Le 16/03/2021 à 13:46, Maciej Zdeb a écrit :
Sorry for spam. In the last message I said that the old process (after reload) is consuming cpu for lua processing and that's not true, it is processing other things also.

I'll take a break. ;) Then I'll verify if the issue exists on 2.3 and maybe 2.4 branch. For each version I need a week or two to be sure the issue does not occur. :(

If 2.3 and 2.4 behaves the same way the 2.2 does, I'll try to confirm if there is any relation between infinite loops and custom configuration:
- lua scripts (mainly used for header generation/manipulation),
- spoe (used for sending metadata about each request to external service),
- peers (we have a cluster of 12 HAProxy servers connected to each other).

Hi Maciej,

I've read more carefully your backtraces, and indeed, it seems to be related to lua processing. I don't know if the watchdog is triggered because of the lua or if it is just a side-effect. But the lua execution is interrupted inside the memory allocator. And malloc/realloc are not async-signal-safe. Unfortunately, when the lua stack is dumped, the same allocator is also used. At this stage, because a lock was not properly released, HAProxy enter in a deadlock.
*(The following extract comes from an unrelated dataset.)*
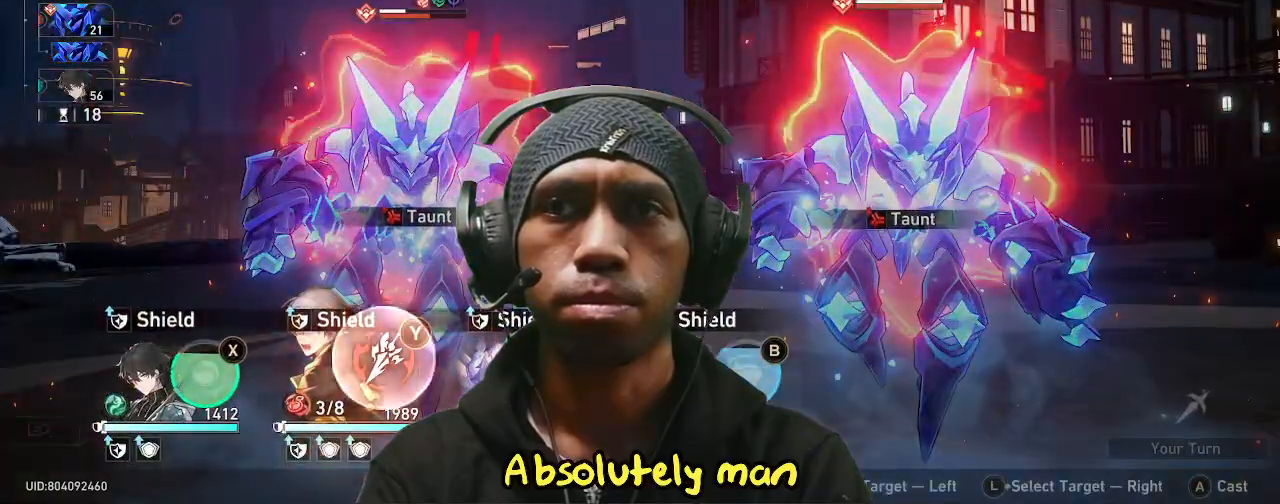
{"dt_ms": 500, "buttons": [], "left_stick": "center", "right_stick": "center", "events": []}
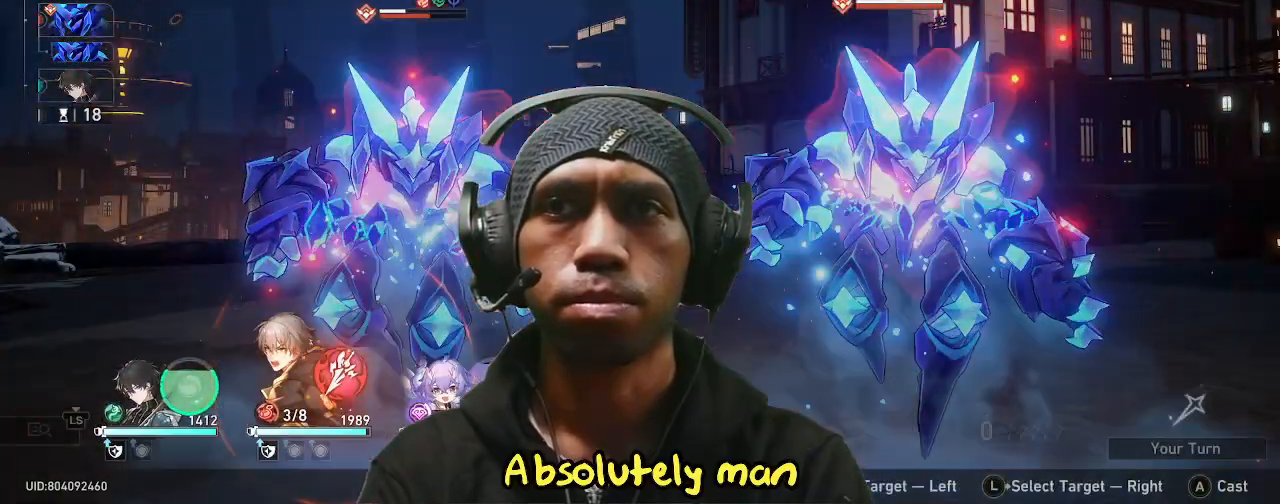
{"dt_ms": 1000, "buttons": [], "left_stick": "center", "right_stick": "center"}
On other threads, we loop in the watchdog, waiting for the hand to dump the thread information and that explains the 100% CPU usage you observe.

So, to prevent this situation, the lua stack must not be dumped if it was interrupted inside an unsafe part. It is the easiest way we found to workaround this bug. And because it is pretty rare, it should be good enough.

However, I'm unable to reproduce the bug. Could you test attached patches please ? I attached patched for the 2.4, 2.3 and 2.2. Because you experienced this bug on the 2.2, it is probably easier to test patches for this version.

If fixed, it could be good to figure out why the watchdog is triggered on your old processes.

--
Christopher Faulet
>From a61789a1d62fd71c751189faf5371740dd375f33 Mon Sep 17 00:00:00 2001
From: Christopher Faulet <cfau...@haproxy.com>
Date: Fri, 19 Mar 2021 15:16:28 +0100
Subject: [PATCH 1/2] MEDIUM: lua: Use a per-thread counter to track some
 non-reentrant parts of lua

Some parts of the Lua are non-reentrant. We must be sure to carefully track
these parts to not dump the lua stack when it is interrupted inside such
parts. For now, we only identified the custom lua allocator. If the thread
is interrupted during the memory allocation, we must not try to print the
lua stack wich also allocate memory. Indeed, realloc() is not
async-signal-safe.

In this patch we introduce a thread-local counter. It is incremented before
entering in a non-reentrant part and decremented when exiting. It is only
performed in hlua_alloc() for now.
---
 include/haproxy/hlua.h |  1 +
 src/hlua.c             | 13 +++++++++++--
 2 files changed, 12 insertions(+), 2 deletions(-)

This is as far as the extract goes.